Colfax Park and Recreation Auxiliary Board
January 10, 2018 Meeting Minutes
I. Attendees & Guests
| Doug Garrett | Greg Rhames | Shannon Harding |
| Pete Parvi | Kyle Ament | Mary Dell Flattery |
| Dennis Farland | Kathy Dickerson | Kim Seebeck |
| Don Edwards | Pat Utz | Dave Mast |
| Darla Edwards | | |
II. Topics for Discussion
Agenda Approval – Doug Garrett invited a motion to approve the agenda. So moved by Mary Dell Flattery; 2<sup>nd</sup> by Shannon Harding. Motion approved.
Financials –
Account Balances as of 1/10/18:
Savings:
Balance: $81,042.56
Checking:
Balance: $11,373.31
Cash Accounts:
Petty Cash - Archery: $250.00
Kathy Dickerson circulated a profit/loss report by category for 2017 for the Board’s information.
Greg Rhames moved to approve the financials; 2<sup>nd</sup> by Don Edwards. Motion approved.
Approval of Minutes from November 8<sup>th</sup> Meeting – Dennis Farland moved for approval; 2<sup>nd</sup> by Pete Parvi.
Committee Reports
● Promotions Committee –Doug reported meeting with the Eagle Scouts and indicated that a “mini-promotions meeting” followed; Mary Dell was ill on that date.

────

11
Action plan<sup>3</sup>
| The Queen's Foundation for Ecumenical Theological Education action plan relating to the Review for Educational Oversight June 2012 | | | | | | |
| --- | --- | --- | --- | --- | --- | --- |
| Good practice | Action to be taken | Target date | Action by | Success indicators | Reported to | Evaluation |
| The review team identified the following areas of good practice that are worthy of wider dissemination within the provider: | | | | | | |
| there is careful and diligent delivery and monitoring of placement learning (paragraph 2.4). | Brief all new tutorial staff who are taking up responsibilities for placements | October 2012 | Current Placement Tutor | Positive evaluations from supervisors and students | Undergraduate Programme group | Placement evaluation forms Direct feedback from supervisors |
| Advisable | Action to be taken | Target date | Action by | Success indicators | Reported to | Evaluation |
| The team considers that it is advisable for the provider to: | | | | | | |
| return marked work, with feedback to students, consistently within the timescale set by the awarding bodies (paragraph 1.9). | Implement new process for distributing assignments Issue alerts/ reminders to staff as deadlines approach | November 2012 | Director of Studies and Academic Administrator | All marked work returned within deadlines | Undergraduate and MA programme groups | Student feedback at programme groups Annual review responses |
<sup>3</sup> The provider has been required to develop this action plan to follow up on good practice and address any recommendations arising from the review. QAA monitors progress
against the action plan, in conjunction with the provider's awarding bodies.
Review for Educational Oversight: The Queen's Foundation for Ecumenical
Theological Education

────

Your answer should consist of the lines from the line with "Colfax Park and Recreation Auxiliary Board" to the line with "II. Topics for Discussion" above, repeated exactly, both ends included.

Colfax Park and Recreation Auxiliary Board
January 10, 2018 Meeting Minutes
I. Attendees & Guests
| Doug Garrett | Greg Rhames | Shannon Harding |
| Pete Parvi | Kyle Ament | Mary Dell Flattery |
| Dennis Farland | Kathy Dickerson | Kim Seebeck |
| Don Edwards | Pat Utz | Dave Mast |
| Darla Edwards | | |
II. Topics for Discussion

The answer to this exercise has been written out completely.